### [TASK ITEM]
Examine the records below and count how many lines contain the string "Rondônia". Give only the number.

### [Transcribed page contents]
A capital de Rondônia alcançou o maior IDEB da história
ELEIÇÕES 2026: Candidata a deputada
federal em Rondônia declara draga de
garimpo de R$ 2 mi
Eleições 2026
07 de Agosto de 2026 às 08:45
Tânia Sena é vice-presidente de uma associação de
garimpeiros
--
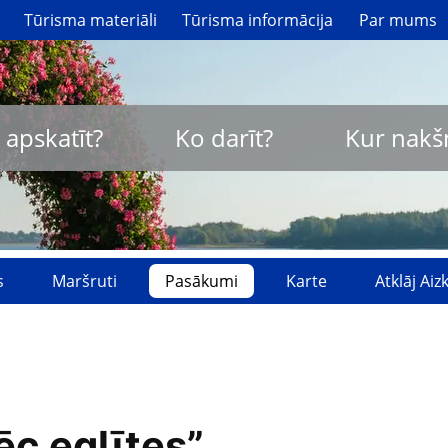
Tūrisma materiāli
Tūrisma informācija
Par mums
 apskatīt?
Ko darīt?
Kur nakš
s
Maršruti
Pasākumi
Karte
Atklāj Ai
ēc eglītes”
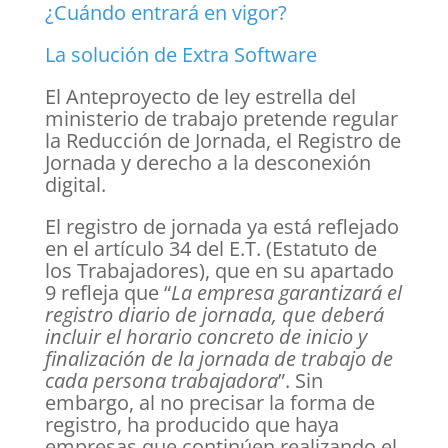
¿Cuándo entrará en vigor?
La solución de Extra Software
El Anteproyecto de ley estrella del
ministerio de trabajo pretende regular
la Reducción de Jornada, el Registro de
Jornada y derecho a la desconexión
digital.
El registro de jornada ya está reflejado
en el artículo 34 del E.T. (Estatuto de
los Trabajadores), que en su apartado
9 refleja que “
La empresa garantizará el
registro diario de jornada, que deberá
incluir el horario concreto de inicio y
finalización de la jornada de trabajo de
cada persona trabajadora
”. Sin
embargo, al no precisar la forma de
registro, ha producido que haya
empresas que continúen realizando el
--
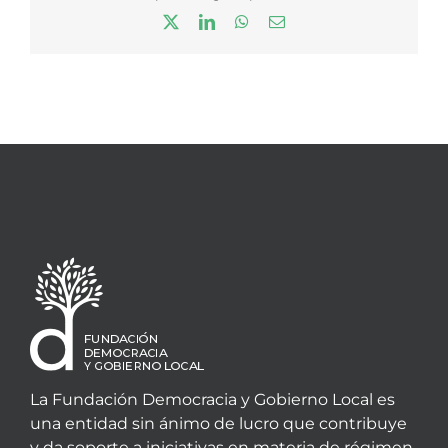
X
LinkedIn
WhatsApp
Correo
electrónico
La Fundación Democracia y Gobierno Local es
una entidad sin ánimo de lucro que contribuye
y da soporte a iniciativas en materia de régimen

### [YOUR SOLUTION]
2